## INSTRUCTION
Please recast the lines of the records below as a JSON list of strings, one string per line, leaving out blank lines.

## AVAILABLE DATA
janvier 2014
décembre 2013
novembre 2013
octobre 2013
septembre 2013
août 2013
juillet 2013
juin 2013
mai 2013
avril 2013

## RESULT FOR THIS TASK
[
  "janvier 2014",
  "décembre 2013",
  "novembre 2013",
  "octobre 2013",
  "septembre 2013",
  "août 2013",
  "juillet 2013",
  "juin 2013",
  "mai 2013",
  "avril 2013"
]